# Hardware design source files
○ ○ ○ ○ ○ ○ ○
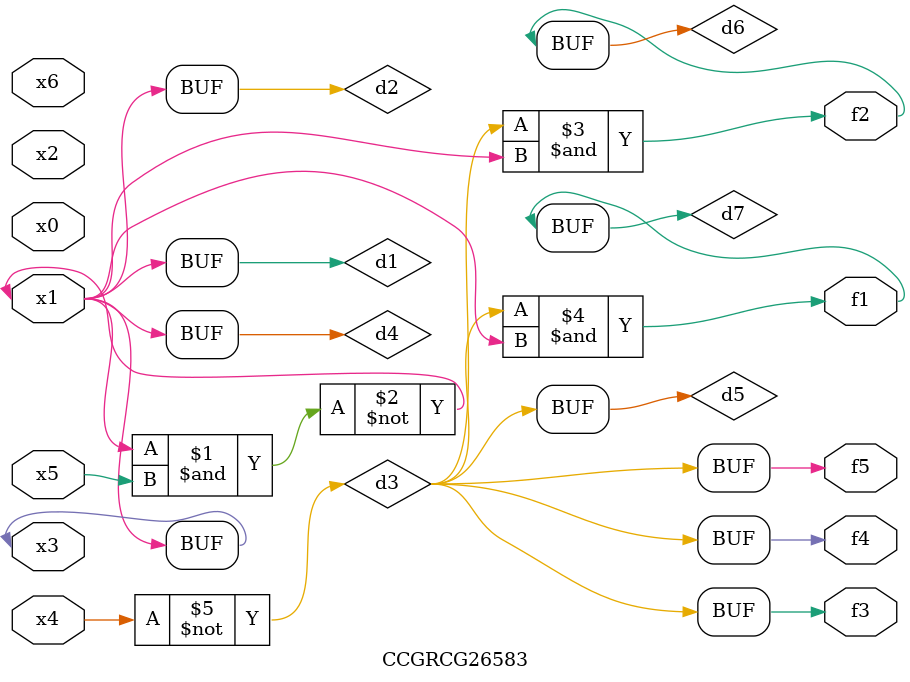
<source format=v>
module CCGRCG26583(
	input x0, x1, x2, x3, x4, x5, x6,
	output f1, f2, f3, f4, f5
);

	wire d1, d2, d3, d4, d5, d6, d7;

	buf (d1, x1, x3);
	nand (d2, x1, x5);
	not (d3, x4);
	buf (d4, d1, d2);
	buf (d5, d3);
	and (d6, d3, d4);
	and (d7, d3, d4);
	assign f1 = d7;
	assign f2 = d6;
	assign f3 = d5;
	assign f4 = d5;
	assign f5 = d5;
endmodule

</source>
○ ○ ○ ○ ○ ○ ○
# Aim of the task
The records above must be output exactly, except for the pictures.

# Exercise solution
<source format=v>
module CCGRCG26583(
	input x0, x1, x2, x3, x4, x5, x6,
	output f1, f2, f3, f4, f5
);

	wire d1, d2, d3, d4, d5, d6, d7;

	buf (d1, x1, x3);
	nand (d2, x1, x5);
	not (d3, x4);
	buf (d4, d1, d2);
	buf (d5, d3);
	and (d6, d3, d4);
	and (d7, d3, d4);
	assign f1 = d7;
	assign f2 = d6;
	assign f3 = d5;
	assign f4 = d5;
	assign f5 = d5;
endmodule

</source>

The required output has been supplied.